TAREFA A:
Extraia do relato sobre a Costa Rica o trecho que começa em "Em agosto, em" e vai até "frequência e suavidade.", sem mudar nenhuma palavra.

TRECHO:
Sunday, January 01, 2017

Costa Rica

No dia 28 de maio saí de uma filmagem direto para o aeroporto depois de um ano inteiro de set. Voei para a América Central sem poder imaginar que minha vida ia virar do avesso. Não planejei mudança nenhuma se não uma férias de tudo, especialmente de mim mesma, de um eu que eu estava cansada de aturar. Andava sobrecarregada, exausta, estressada, me sentindo oprimida pelos meus compromissos. Me vi sem tempo para mim, achando que me cuidar era ter minha unha feita, uma pedalada de bicicleta ou um consumismo tapa buraco - mas o buraco não enchia. Sentia uma angústia, o tempo passando em dias massacrados e noites mal dormidas, volta e meia vinha choro transbordado no fim do dia, vinha explosão desnecessária e não raro uma tormenta de pensamento negativo. Me senti envelhecida, cansada, achando que o caminho daqui em diante virara árduo e sistemático. E aí veio esse um mês aqui na Costa Rica que se estendeu em cinco e descobri um bando de coisa que precisava mudar.

Em agosto, em um hiato necessário, voltei para órbita carioca bem no meio da viagem justamente para ajustar as mudanças que a vida me ofereceu e eu abracei. Resolvi que não podia abandonar nada ao léu e sim remanejar com delicadeza as estruturas. Precisei reorganizar minhas prioridades para estarem mais de acordo com o caminho que eu venho descobrindo, mas cuidando de todos os laços sem deixar nada desatendido. Voltei mais do que tudo pra transformar, com todo carinho e cuidado, um grande amor em uma amizade para vida - mas isso é outra história.

Em outubro retornei para Costa Rica em busca desse eu melhor que encontrei aqui, vim disposta a destrinchar minhas angústias em possibilidades e alimentar essa frequência e suavidade.
Tive alguns percalços com a natureza aqui tão selvagem, não posso negar, fui picada por aranha, mijada por esquilo, queimada mil vezes por água-viva e atacada por cardume de sardinhas. Separei briga de cachorro, matei barata voadora, espantei formiga gigante tentando comer pedaço do meu pé e escapei até de escorpião. Nem sempre a natureza é gentil, mas quando é dá um bando de presente, teve arco-íris de cabo à rabo do céu, chuva dourada, plâncton brilhando no escuro, noite estrelada sem economia de estrela cadente. Teve raia preta com pintas brancas dando salto mortal bem do meu lado, tartaruga, baleia, e um milhão de rasantes de pelícanos performáticos. Teve gaivota esperando onda comigo e mergulhando fundo mar adentro, teve o canto de tantos pássaros, o silêncio das iguanas, o grunhido rouco dos macacos. Teve cachorro que me adotou e gato preto sem rabo que eu fiz carinho mesmo ressabiada, até amizade com carangueijo fiz, nunca imaginei, mas nada me põe em riste mais do que o mar - foi lá que descobri um bando de coisa e alguns segredos, é lá que todo meu caos se aquieta e entro em sintonia com suas correntes e minhas marés. É no mar que mergulho em mim, que silencio angústia onda abaixo e desafio cada fibra, cada célula.

MATERIAL EXTRAÍDO:

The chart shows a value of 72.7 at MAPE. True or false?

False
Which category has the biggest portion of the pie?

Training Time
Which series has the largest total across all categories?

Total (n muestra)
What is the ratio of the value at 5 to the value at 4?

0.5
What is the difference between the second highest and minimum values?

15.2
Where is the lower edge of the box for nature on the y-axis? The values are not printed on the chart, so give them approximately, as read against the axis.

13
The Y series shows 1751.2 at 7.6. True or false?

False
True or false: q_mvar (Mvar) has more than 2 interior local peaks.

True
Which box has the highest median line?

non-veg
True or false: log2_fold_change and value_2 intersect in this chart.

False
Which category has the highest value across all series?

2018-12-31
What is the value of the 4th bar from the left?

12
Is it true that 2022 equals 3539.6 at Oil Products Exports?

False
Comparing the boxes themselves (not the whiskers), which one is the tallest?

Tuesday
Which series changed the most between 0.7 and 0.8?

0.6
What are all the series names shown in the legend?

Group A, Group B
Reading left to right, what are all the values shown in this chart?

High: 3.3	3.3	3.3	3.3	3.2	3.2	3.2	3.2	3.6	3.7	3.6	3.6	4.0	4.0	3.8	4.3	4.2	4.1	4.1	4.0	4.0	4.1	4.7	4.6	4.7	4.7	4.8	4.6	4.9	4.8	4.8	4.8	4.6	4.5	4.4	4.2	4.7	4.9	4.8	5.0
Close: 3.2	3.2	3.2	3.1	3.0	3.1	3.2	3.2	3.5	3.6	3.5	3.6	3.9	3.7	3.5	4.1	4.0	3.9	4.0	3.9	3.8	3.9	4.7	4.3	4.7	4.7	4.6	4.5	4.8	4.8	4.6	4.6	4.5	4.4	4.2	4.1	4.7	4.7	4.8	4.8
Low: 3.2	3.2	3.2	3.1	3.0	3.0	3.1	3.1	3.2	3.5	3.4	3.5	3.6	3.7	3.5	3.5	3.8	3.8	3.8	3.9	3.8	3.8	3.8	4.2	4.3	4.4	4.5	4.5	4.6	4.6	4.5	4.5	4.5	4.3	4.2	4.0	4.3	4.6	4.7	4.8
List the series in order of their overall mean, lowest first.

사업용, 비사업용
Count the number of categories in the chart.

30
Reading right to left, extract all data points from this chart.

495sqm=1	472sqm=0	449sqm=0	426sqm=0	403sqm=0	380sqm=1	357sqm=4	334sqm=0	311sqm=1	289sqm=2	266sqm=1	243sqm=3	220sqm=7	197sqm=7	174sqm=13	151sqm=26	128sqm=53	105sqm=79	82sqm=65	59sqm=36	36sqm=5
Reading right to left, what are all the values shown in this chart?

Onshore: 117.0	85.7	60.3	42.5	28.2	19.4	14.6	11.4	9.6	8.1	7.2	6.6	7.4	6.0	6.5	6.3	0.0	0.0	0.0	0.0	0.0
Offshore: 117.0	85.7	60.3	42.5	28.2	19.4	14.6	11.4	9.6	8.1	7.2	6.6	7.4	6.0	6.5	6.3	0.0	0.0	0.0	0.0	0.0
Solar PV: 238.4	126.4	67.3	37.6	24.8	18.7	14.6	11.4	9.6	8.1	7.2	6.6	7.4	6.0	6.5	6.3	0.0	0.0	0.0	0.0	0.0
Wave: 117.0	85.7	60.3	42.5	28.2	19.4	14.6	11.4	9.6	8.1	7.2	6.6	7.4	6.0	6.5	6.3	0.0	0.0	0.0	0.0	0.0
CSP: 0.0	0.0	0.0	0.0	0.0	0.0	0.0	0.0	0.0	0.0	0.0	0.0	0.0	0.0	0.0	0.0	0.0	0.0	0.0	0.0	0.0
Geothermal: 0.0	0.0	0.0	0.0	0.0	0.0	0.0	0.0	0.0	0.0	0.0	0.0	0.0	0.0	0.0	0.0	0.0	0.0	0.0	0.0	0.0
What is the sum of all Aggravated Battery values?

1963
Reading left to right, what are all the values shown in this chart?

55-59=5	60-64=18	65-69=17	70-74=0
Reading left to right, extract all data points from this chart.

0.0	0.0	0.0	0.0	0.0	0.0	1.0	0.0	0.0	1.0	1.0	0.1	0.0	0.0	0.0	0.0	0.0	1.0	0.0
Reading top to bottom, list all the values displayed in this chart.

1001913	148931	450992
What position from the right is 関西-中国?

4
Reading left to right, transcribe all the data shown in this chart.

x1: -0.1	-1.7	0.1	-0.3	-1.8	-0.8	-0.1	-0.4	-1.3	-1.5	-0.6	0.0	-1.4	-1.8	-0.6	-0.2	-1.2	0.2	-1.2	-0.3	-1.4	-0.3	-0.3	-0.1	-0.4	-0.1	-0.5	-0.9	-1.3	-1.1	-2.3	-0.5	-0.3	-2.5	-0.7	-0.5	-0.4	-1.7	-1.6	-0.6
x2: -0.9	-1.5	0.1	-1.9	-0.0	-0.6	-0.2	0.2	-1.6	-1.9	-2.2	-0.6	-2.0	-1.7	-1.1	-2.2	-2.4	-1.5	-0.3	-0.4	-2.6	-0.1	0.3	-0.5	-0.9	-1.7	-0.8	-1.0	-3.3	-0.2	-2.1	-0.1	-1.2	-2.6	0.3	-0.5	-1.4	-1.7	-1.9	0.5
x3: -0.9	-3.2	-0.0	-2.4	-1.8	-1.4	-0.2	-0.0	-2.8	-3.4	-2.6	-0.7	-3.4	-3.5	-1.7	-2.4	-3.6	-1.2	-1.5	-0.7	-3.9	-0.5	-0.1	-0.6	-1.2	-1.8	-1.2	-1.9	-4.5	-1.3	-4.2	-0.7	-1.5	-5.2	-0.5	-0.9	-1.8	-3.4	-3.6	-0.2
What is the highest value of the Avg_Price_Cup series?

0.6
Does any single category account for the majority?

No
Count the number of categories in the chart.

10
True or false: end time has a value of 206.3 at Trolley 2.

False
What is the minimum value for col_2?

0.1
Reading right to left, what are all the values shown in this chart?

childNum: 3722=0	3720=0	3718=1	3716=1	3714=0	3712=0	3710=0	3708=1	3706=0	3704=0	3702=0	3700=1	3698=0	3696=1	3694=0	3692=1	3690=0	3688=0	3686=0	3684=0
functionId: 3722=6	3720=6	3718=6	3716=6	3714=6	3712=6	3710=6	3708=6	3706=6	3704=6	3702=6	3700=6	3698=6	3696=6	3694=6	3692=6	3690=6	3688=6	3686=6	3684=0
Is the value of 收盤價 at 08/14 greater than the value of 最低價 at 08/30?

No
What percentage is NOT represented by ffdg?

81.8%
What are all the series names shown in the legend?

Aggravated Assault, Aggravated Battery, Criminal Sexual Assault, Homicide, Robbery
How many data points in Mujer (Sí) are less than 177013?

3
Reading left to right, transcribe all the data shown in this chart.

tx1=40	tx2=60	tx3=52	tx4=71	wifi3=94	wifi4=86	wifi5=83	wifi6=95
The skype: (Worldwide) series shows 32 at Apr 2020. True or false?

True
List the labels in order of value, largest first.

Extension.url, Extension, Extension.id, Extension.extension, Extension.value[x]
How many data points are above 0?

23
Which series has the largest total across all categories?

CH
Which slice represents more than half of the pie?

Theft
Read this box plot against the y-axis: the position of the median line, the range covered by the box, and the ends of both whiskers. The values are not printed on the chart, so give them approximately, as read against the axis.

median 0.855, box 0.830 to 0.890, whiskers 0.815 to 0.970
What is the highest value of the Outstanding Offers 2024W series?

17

TAREFA B:
Atualize as linhas do material extraído, da primeira até a linha que contém "What is the ratio", inclusive, trocando "portion" por "share" e mantendo todo o resto igual. Devolva somente essas linhas.

RESPOSTA A:
Em agosto, em um hiato necessário, voltei para órbita carioca bem no meio da viagem justamente para ajustar as mudanças que a vida me ofereceu e eu abracei. Resolvi que não podia abandonar nada ao léu e sim remanejar com delicadeza as estruturas. Precisei reorganizar minhas prioridades para estarem mais de acordo com o caminho que eu venho descobrindo, mas cuidando de todos os laços sem deixar nada desatendido. Voltei mais do que tudo pra transformar, com todo carinho e cuidado, um grande amor em uma amizade para vida - mas isso é outra história.

Em outubro retornei para Costa Rica em busca desse eu melhor que encontrei aqui, vim disposta a destrinchar minhas angústias em possibilidades e alimentar essa frequência e suavidade.

RESPOSTA B:
The chart shows a value of 72.7 at MAPE. True or false?

False
Which category has the biggest share of the pie?

Training Time
Which series has the largest total across all categories?

Total (n muestra)
What is the ratio of the value at 5 to the value at 4?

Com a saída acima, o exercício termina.